Polish gov't adopts bill to demote communist-era army officers
PR dla Zagranicy
The Polish government on Thursday adopted a bill that could see top communist-era military officers posthumously stripped of their rank.
Wojciech Jaruzelski pictured in 2006. Photo: Andrzej Barabasz (Chepry) (Own work) [GFDL (http://www.gnu.org/copyleft/fdl.html) or CC BY-SA 3.0 (https://creativecommons.org/licenses/by-sa/3.0)], via Wikimedia Commons
The bill was adopted on Cursed Soldiers’ Day, which commemorates repressed anti-communist activists.
Defence Minister Mariusz Błaszczak said the bill was “symbolic” and that it would “restore normalcy and justice”.

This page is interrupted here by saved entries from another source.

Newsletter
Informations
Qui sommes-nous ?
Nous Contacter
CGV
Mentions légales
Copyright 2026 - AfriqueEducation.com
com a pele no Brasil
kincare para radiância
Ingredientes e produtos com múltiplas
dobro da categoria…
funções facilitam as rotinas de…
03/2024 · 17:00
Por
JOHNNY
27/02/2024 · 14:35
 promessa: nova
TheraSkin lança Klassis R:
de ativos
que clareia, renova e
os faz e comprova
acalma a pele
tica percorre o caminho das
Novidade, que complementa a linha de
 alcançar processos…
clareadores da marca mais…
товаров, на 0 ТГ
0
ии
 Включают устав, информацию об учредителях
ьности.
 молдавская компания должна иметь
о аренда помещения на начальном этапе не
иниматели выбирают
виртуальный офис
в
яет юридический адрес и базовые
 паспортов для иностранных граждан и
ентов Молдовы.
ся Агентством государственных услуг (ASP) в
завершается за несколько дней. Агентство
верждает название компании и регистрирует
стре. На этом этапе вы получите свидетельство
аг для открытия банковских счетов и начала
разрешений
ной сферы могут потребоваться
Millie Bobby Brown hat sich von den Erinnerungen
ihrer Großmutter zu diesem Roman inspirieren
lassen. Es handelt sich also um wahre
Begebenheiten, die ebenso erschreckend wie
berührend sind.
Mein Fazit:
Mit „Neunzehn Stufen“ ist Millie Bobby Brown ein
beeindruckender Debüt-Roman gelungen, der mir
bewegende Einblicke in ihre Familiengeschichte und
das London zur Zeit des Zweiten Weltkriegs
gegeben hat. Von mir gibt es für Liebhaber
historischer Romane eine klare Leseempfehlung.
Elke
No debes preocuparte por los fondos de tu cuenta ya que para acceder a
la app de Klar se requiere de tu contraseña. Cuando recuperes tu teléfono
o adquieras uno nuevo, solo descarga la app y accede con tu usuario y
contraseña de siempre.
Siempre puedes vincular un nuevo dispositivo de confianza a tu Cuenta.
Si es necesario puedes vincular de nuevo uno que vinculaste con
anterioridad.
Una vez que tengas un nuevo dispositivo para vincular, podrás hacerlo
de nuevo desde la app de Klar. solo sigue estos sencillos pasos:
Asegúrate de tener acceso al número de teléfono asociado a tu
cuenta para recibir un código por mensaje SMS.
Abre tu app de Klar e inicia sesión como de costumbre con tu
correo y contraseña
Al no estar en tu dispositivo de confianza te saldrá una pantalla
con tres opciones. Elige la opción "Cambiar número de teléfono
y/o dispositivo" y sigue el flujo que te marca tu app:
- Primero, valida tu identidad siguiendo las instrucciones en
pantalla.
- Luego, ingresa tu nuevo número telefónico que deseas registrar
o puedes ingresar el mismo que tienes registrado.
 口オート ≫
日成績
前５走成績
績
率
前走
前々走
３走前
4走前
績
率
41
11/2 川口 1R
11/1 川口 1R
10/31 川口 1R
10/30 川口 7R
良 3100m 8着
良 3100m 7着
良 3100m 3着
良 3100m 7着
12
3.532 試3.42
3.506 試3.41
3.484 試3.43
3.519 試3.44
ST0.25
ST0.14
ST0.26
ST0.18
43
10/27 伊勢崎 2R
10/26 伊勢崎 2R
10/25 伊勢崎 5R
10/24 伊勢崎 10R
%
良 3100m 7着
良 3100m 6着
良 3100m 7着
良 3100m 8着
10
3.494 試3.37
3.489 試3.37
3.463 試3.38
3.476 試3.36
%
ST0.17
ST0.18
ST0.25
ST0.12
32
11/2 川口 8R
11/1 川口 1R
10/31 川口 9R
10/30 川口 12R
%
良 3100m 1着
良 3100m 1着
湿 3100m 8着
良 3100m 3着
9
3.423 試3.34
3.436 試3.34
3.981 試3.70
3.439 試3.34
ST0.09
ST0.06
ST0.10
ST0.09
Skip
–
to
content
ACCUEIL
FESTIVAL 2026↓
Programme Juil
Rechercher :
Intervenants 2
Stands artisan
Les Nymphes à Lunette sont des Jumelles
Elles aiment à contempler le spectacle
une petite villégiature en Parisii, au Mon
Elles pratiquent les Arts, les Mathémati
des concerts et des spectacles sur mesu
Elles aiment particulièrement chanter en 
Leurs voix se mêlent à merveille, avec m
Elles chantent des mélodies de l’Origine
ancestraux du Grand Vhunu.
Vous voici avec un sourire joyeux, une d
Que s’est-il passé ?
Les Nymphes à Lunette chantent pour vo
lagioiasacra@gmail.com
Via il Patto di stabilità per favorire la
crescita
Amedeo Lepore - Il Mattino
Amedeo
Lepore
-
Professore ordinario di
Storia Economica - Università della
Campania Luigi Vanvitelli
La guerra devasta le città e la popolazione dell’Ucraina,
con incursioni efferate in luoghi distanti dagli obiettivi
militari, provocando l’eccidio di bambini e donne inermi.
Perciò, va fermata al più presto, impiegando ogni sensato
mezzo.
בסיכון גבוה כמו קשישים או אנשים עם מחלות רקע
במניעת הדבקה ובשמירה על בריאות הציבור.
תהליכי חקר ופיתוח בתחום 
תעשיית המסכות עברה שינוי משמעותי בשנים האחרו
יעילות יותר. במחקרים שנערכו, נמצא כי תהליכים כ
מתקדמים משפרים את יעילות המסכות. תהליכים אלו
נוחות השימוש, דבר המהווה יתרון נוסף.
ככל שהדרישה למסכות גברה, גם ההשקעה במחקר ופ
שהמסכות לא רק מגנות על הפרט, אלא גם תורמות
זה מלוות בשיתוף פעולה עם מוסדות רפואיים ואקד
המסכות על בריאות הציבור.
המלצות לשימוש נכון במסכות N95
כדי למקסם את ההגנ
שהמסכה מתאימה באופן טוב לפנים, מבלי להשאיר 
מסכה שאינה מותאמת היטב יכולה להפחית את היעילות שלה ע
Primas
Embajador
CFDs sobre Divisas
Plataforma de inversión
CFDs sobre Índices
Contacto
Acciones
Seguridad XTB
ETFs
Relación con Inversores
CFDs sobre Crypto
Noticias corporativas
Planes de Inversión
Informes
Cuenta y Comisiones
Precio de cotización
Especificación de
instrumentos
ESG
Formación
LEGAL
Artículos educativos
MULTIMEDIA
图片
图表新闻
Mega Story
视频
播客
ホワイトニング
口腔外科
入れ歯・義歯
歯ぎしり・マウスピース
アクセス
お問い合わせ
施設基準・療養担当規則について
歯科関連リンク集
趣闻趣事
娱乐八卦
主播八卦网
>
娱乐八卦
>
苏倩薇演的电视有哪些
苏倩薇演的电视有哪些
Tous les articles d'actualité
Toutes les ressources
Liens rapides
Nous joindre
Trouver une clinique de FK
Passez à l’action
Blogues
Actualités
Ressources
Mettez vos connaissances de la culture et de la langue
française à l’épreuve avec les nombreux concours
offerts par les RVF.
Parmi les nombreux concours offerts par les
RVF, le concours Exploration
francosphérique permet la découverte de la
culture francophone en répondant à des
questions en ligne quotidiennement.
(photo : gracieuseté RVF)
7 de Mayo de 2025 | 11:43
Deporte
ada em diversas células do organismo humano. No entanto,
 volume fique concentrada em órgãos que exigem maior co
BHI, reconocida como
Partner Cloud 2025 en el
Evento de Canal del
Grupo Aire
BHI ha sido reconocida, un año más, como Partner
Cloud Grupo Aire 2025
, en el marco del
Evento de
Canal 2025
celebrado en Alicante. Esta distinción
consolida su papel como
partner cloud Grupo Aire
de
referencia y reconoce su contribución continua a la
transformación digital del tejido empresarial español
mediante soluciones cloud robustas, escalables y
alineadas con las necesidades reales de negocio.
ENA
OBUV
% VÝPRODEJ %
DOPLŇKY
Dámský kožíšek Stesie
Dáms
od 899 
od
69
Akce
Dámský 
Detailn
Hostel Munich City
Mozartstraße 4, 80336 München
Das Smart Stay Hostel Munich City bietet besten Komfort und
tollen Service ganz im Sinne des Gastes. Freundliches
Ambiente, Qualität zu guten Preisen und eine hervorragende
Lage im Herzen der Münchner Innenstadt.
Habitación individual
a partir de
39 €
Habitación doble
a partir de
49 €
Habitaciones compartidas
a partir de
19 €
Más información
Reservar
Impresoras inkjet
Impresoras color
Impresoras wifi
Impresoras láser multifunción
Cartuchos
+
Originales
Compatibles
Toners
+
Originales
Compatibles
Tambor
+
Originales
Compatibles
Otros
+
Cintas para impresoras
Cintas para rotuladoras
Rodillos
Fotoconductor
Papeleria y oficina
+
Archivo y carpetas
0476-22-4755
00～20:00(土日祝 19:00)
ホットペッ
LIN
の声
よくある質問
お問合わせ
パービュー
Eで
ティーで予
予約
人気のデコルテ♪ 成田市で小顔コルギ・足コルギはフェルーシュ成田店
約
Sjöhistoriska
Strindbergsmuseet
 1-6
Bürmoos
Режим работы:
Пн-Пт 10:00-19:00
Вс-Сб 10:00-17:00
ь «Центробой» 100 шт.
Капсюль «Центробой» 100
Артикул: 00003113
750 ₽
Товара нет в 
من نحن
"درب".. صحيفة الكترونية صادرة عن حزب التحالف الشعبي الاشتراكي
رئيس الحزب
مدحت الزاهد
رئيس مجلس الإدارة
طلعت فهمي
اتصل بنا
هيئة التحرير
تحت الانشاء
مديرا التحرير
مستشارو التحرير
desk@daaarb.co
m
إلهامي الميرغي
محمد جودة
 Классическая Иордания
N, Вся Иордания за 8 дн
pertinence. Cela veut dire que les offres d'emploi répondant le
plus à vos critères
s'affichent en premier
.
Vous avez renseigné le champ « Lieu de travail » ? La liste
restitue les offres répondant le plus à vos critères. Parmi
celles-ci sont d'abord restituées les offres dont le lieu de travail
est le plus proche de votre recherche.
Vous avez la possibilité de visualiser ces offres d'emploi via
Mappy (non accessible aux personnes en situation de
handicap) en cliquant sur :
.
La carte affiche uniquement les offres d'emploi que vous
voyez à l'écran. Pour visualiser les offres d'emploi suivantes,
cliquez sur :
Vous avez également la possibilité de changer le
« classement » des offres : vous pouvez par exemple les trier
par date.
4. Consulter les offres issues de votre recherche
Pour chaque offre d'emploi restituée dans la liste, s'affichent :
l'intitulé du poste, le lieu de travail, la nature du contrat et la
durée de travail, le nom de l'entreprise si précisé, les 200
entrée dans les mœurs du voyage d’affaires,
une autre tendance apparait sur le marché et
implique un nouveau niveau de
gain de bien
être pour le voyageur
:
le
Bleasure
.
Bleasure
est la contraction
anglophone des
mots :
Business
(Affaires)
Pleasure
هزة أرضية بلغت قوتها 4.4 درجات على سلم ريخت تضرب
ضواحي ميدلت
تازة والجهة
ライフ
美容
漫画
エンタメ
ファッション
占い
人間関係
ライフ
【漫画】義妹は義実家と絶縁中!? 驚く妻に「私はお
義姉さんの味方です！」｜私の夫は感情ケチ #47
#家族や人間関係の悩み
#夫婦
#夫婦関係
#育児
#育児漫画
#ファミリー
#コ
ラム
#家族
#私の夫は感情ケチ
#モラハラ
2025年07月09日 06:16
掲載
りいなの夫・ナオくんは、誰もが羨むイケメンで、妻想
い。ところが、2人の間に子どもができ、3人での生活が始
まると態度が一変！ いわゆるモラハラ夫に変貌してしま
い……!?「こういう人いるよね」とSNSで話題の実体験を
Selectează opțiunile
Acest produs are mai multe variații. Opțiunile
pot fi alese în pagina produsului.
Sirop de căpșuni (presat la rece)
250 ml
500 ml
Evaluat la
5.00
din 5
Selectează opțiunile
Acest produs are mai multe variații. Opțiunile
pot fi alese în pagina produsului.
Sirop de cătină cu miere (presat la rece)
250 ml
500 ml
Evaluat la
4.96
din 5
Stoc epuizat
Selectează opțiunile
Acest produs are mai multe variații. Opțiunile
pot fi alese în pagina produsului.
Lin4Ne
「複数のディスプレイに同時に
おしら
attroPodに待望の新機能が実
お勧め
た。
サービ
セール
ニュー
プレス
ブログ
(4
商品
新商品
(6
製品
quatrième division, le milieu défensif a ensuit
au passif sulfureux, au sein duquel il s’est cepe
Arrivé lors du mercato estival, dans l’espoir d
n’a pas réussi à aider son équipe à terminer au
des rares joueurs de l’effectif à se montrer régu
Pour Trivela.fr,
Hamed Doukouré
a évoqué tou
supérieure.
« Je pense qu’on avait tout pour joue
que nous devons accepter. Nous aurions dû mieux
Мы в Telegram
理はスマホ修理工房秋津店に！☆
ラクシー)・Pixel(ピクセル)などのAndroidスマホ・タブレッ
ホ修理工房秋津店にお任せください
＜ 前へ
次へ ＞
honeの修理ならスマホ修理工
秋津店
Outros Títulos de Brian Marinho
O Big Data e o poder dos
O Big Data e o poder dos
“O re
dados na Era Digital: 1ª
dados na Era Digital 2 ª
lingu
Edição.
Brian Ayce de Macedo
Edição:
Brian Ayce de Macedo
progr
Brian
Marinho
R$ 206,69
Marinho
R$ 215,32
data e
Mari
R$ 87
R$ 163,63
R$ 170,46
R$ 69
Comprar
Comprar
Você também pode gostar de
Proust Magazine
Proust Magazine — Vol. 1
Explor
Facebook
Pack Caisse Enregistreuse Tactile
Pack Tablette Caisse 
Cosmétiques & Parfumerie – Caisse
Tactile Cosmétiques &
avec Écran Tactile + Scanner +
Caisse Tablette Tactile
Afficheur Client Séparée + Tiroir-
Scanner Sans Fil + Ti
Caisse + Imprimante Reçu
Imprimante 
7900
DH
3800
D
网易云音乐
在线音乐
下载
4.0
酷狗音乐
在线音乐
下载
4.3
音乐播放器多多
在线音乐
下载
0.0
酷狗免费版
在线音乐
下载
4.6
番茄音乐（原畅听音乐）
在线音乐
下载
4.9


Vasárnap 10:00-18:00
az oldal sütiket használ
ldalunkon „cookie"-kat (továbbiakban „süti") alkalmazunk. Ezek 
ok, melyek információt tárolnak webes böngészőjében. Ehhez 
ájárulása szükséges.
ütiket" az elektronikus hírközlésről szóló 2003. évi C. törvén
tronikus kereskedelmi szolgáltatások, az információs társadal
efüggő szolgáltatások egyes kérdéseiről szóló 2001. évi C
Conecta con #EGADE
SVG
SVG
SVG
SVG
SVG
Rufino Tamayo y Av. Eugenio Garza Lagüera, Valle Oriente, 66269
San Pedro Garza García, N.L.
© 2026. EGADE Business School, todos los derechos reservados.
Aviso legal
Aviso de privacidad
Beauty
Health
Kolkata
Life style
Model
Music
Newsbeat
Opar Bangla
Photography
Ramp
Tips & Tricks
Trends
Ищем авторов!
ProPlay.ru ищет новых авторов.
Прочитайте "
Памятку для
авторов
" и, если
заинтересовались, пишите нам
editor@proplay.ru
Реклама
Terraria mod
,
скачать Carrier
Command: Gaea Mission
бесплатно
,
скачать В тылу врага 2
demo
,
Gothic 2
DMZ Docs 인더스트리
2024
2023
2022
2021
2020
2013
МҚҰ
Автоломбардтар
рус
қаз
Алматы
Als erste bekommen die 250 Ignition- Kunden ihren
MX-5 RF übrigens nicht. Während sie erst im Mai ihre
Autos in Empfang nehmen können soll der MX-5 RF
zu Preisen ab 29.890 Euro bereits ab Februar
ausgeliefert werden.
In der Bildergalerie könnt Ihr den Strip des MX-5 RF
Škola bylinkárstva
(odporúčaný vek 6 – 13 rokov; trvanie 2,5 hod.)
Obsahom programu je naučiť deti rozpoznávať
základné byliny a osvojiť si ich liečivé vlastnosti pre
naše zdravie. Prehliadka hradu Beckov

But the bill has been opposed by some soldiers’ and veterans’ organisations, which said it disrespected military ranks.
The bill specifically aims to strip former communist strongman Wojciech Jaruzelski and ex-Interior Minister Czesław Kiszczak and of their generals' stripes.
Jaruzelski was Poland’s last communist-era president and was instrumental in imposing martial law in 1981. He died in 2014.
Kiszczak also played a key role in imposing martial law and suppressing the Solidarity pro-democracy movement in Poland. He died in 2015.
A parliamentary report compiled at the start of the 1990s said over 90 people were killed during martial law, which was introduced on 13 December 1981 and lasted formally until 22 July 1983.